Cherries, one of the best foods to eat for sleep, are also one of the best fruits to eat to prevent breast cancer. According to a study published in the Pakistan Journal of Pharmaceutical Sciences, these sweet red orbs may have the ability to decrease the risk of cancer as well as chronic diseases. Next time you’re in need of a snack, pop a few cherries into Greek yogurt or blend them into a Zero Belly Smoothie!
Just like cauliflower, this cruciferous veggie is brimming with cancer-fighting indoles and isothiocyanates. Next time you’re wondering what to whip up for dinner, try stuffing the leaves with lean ground turkey or pickling it in advance, as sauerkraut is one of our 14 Fermented Foods To Fit Into Your Diet.
Another cruciferous veggie, bok choy is an underrated type of Chinese cabbage that can help prevent the growth of cancerous cells. Not sure how to use this leafy green? Try sauteeing it with garlic and olive oil for a savory side. Not only will you reap its anti-cancer benefits, you’ll also prevent hair loss due to this veggie’s solid iron content.
Flaxseed has all kinds of amazing health benefits, including lowering blood pressure and cholesterol. Flaxseed is the richest source of lignans, a type of antioxidant. Although previous research found that flaxseed was shown to reduce the growth of tumors in rats, a 2005 study in the journal Clinical Cancer Research found that “dietary flaxseed as the potential to reduce tumor growth in patients with breast cancer.” Add flaxseeds to your smoothies, yogurt parfaits, or mix in your morning oatmeal.
These savory spears are more than just your average fiber-filled dinner side. A study published in the Indian Journal of Pharmacology found that asparagus induced antioxidant activity, which can possibly prevent cancer. As if you needed another reason to roast and pop them onto your salad!
We’re debunking the long-standing food myth that soy foods cause breast cancer. It stemmed from the fact that soy contains phytoestrogens, naturally occurring hormone-like compounds with weak estrogenic effects.
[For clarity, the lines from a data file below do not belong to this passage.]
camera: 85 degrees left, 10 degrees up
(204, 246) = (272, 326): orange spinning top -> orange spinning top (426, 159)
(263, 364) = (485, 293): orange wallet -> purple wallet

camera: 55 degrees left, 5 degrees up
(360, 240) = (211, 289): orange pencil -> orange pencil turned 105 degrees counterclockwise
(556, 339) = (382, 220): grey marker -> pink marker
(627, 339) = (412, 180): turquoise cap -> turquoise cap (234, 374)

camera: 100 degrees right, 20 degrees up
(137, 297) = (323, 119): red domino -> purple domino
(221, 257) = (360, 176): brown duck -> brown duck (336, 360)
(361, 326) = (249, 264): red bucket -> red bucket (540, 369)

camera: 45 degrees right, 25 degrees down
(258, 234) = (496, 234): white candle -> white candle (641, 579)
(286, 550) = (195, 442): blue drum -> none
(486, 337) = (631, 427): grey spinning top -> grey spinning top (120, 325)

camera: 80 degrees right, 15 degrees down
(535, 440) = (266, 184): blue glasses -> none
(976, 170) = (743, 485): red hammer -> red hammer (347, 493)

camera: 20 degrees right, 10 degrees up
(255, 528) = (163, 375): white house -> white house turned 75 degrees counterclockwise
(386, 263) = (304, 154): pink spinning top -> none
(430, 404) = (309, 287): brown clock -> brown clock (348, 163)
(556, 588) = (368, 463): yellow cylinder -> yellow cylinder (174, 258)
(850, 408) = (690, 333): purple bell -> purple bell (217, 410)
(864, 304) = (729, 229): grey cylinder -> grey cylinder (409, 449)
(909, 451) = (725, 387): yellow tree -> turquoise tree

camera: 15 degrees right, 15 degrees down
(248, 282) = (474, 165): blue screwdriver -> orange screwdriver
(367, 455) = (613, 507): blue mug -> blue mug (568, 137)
Under lab settings, these compounds sometimes fuel cancers; however, human studies have not proved high-soy diets increase breast cancer risk. In fact, it’s quite the opposite, and experts speculate it has to do with the fact that soy isoflavones can actually block more potent natural estrogens in the blood.
A longitudinal study in The American Journal of Clinical Nutrition that followed nearly 10,000 breast cancer survivors found that women who ate the most soy had 15 percent lower rate of cancer recurrence and 15 percent decrease in mortality. The American Cancer Society’s dietary guidelines note that consumption of soy foods is not only safe but “may even lower breast cancer risk.” Other studies in the Journal of Clinical Oncology and American Journal of Epidemiology have also shown that increased soy consumption correlates to improved survival rates and decreased risk of lung cancer as well as a reduced risk of prostate cancer for men. Reap the benefits with fermented foods: miso paste, tempeh, natto, soy sauces, and fermented tofu.